IRAs are a great way to save for retirement, but there are many different types of IRAs. Some IRAs have special features that make them unique, and some allow you to invest in more types of assets than others. Before you open IRA account, you must learn the five most common types of IRA accounts and how they work:
Traditional IRA
A traditional IRA is a retirement account that you fund with pre-tax dollars. This means that you don’t pay any taxes on the money going into your account, but you do have to pay regular income taxes on any withdrawals.
Contributions can be made until the taxpayer reaches the age of 70.5 years old, although there are some requirements for contributing. For example, if you or your spouse participates in an employer-sponsored retirement plan (such as a 401(k)), then neither of you can contribute to an IRA on behalf of yourself or the other if either was covered by such a plan during 2018 and 2019; this rule applies even if one person isn’t now participating in such a plan but did participate at some point during those two years—and even if both were not covered by such plans during those two years.
Roth IRA
A Roth IRA is an individual retirement account that exempts you from paying taxes on the money you contribute. Instead, your contributions are made with after-tax dollars, and your withdrawals will be completely tax-free.

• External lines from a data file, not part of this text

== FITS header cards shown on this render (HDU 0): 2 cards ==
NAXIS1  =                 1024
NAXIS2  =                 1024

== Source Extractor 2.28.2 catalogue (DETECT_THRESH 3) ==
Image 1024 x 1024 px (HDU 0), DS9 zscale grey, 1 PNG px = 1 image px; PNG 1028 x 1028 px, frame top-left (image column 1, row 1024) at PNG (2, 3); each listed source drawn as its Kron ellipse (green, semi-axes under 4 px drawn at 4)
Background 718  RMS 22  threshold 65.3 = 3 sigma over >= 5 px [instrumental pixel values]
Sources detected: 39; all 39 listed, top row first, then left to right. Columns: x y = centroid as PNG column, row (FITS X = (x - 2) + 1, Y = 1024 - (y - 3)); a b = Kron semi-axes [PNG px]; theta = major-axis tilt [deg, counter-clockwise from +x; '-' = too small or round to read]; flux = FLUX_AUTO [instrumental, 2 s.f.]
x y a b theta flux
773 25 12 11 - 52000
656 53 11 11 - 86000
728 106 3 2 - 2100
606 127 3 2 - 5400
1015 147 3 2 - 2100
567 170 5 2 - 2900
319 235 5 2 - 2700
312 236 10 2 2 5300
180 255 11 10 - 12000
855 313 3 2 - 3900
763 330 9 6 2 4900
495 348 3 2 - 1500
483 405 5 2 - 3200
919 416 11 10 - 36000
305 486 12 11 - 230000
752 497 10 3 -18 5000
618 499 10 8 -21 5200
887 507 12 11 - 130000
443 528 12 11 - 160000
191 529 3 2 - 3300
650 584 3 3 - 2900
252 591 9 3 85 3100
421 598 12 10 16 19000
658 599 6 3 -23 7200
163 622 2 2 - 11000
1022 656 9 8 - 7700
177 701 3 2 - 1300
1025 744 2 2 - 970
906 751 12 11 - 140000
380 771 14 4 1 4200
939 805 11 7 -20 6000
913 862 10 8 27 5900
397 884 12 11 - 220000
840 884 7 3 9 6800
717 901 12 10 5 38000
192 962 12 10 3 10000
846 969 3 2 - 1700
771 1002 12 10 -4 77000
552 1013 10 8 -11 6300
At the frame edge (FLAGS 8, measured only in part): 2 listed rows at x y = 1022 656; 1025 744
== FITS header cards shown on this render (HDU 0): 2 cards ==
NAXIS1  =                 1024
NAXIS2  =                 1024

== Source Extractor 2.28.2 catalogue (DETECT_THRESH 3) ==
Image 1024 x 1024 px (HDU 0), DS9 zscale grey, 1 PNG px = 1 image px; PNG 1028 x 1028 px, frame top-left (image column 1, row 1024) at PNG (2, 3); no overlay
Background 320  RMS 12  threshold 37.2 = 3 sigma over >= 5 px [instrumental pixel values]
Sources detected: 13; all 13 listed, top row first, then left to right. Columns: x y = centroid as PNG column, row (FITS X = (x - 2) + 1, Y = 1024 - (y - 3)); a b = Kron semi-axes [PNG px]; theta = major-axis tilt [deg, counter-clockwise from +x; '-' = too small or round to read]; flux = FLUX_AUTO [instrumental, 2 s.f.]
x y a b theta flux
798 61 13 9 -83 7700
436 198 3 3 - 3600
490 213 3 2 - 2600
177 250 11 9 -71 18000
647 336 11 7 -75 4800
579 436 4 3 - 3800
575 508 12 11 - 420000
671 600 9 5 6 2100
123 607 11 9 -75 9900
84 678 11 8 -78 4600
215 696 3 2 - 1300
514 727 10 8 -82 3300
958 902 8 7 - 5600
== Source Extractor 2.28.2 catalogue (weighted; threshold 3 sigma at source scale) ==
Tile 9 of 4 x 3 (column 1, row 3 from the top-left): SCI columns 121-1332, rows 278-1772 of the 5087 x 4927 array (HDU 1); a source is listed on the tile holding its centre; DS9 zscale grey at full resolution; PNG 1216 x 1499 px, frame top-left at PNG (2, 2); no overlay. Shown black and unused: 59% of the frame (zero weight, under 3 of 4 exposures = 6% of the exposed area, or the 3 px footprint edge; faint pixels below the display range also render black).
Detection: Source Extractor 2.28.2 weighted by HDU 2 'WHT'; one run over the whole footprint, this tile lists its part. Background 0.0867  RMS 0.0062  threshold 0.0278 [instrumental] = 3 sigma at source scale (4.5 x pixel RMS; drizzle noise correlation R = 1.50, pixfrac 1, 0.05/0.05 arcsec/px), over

According to SoFi’s professionals, “This type of account can work if you want to grow your investment over time without paying taxes on any gains when you withdraw them.” The only catch is that you will be paying income tax on the amount that’s withdrawn if it falls outside of certain parameters, like when it’s taken before age 59 1/2 or after death (and other exceptions).
SEP IRA
A SEP IRA is a retirement plan for self-employed people. It’s an individual retirement account (IRA) that allows you to contribute more than the regular IRA limit. To qualify for a SEP IRA, you must be self-employed and have no employees besides yourself. You can set up your own SEP account with most banks or financial institutions, including traditional IRAs.
SIMPLE IRA
The Simplified Employee Pension (SEP) IRA is an individual retirement account that’s easy to set up and maintain. It’s available to anyone, including self-employed people, sole proprietors and partnerships. Here are some of the features of the SEP-IRA:
- Contributions are subject to income tax withholding at withdrawal.
- You may be able to deduct contributions from your taxable income, but not all contributions qualify for this deduction – it depends on your adjusted gross income (AGI).
- There are no age limits for contributing or receiving distributions from a SEP plan; however, if you’re younger than 59-1/2 years old when you take a distribution from a traditional IRA or Roth IRA, you will pay an additional 10% penalty on top of regular income taxes.
Self-directed IRA
A self-directed IRA allows you to invest in alternative assets such as real estate, private equity and more. You can make tax-deductible contributions to a self-directed IRA as long as they meet the IRS’s requirements. With this type of IRA, you have the option of taking distributions from your account at any time for any reason without having to pay taxes on them (as long as they were made with pre-tax money).